Task item ▸ Show every line in the records below that contains the string "voelspelletjes".
+++++
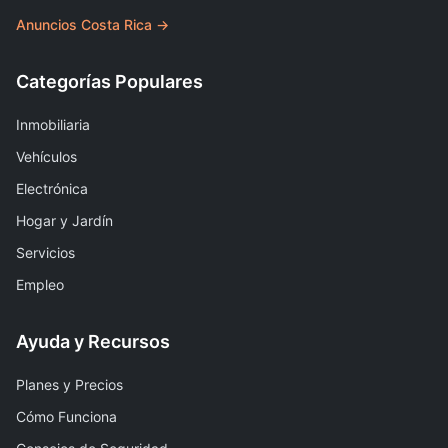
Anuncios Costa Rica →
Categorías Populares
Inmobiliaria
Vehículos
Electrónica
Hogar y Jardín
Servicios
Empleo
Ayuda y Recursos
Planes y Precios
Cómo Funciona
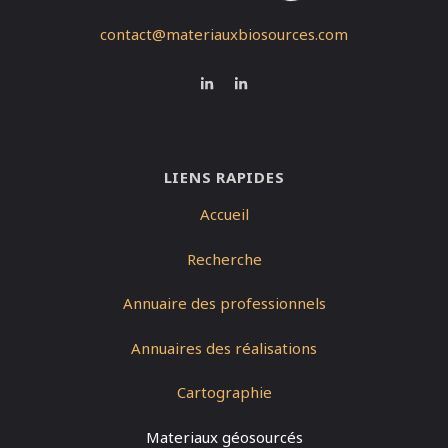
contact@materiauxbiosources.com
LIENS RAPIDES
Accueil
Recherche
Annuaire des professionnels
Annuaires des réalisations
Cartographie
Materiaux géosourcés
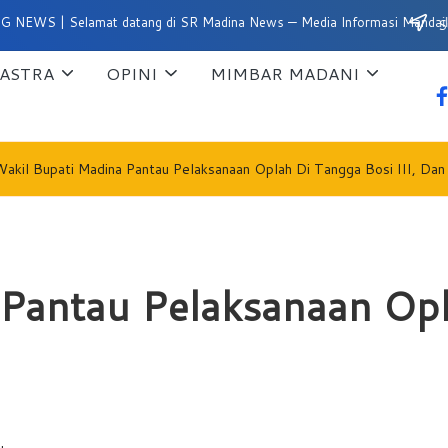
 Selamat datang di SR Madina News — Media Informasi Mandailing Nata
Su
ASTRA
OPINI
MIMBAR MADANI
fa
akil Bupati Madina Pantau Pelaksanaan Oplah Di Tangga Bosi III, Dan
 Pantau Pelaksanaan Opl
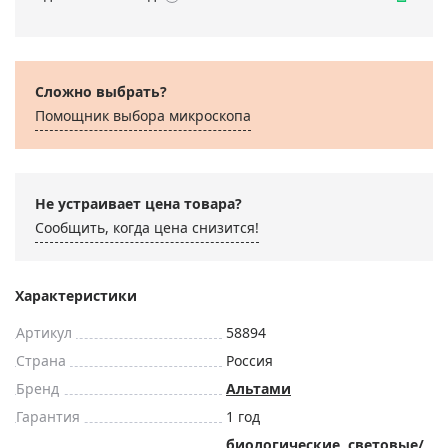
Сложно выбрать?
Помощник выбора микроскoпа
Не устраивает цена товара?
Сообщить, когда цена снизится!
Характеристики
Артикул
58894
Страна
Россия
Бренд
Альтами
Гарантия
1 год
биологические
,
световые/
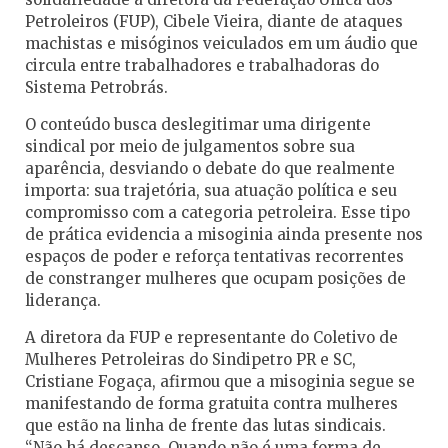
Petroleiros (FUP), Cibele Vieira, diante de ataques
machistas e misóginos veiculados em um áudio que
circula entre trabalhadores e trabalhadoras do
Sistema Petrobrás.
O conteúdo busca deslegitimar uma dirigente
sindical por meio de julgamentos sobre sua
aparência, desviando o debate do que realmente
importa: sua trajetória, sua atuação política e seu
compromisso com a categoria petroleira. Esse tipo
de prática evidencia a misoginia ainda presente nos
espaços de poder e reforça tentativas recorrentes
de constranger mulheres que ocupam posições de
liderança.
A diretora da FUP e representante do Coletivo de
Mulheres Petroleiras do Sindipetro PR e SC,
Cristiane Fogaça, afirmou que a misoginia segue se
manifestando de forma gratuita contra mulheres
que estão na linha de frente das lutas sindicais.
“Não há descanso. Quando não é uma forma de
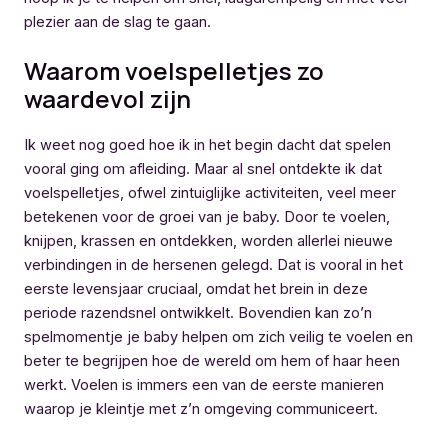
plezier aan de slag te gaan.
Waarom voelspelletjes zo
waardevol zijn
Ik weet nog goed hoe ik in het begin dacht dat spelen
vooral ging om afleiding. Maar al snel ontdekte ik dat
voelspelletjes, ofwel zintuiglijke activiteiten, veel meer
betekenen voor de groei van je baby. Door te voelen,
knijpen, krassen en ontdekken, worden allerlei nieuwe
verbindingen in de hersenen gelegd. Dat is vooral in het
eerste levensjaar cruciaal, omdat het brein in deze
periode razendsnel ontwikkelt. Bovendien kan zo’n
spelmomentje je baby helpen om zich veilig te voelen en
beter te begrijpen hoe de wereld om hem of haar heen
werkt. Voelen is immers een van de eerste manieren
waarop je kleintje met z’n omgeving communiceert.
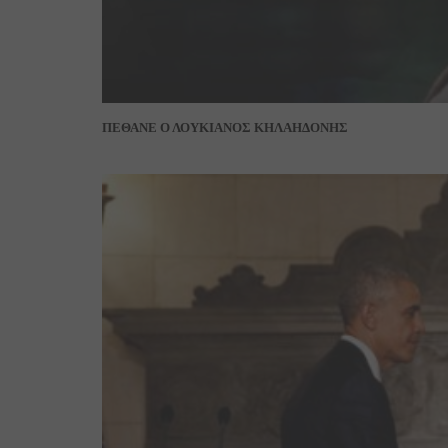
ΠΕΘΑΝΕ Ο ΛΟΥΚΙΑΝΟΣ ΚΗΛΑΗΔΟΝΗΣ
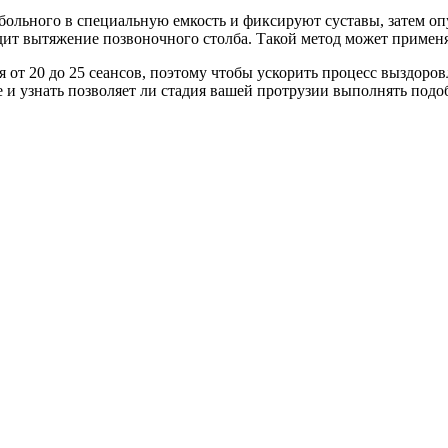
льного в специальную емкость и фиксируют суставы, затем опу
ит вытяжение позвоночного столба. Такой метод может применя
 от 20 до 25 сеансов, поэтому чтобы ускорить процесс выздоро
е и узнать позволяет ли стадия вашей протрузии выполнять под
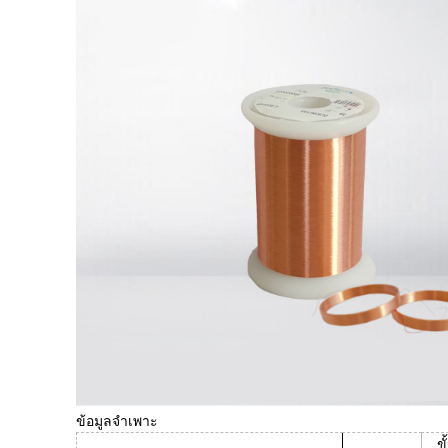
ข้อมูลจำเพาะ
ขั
+++++
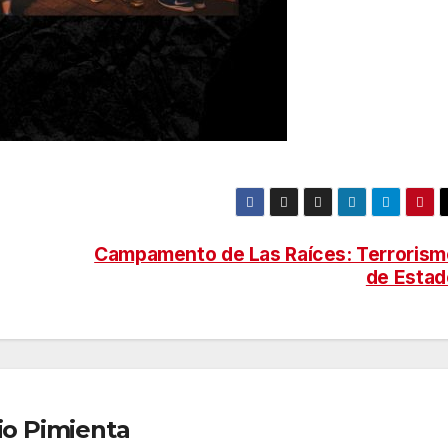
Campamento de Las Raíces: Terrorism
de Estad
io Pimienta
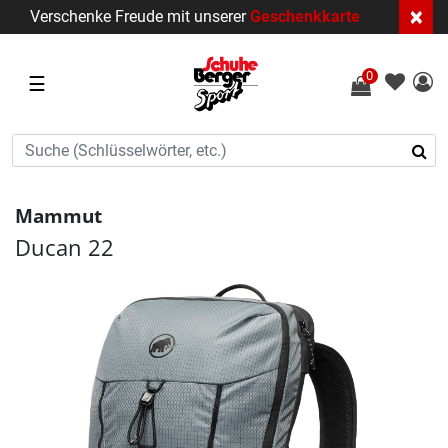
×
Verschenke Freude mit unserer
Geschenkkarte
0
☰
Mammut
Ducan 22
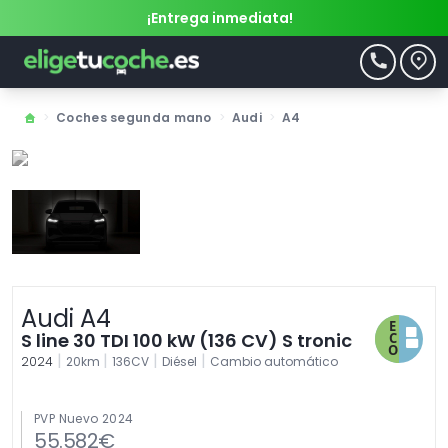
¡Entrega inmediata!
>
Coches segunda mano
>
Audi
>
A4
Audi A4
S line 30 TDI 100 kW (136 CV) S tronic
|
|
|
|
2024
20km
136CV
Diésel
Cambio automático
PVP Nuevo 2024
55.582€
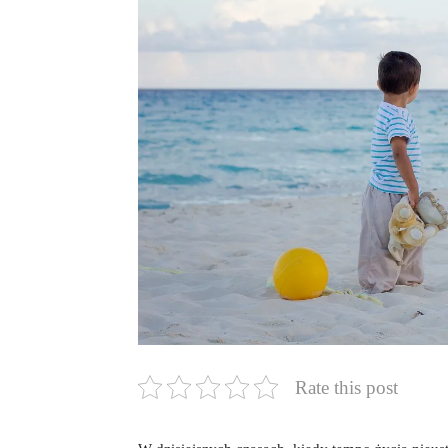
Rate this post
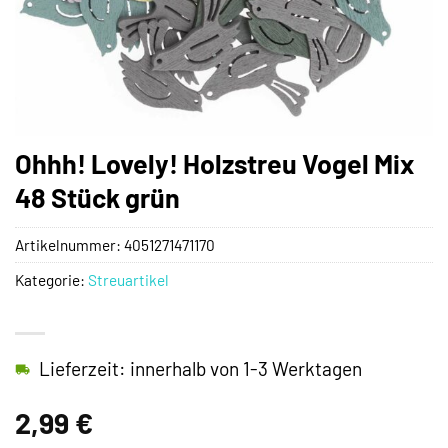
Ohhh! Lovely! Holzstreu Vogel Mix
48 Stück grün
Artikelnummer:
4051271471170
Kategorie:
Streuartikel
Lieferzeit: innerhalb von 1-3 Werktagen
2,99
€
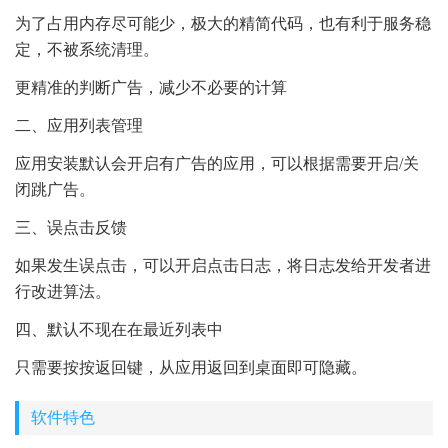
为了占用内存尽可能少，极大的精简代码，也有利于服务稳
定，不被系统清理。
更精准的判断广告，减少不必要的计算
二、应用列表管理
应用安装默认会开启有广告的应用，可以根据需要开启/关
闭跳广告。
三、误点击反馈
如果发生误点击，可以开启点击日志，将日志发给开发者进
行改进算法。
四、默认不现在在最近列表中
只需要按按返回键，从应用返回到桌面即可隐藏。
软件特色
+++++
Output ▸
Waarom voelspelletjes zo
voelspelletjes, ofwel zintuiglijke activiteiten, veel meer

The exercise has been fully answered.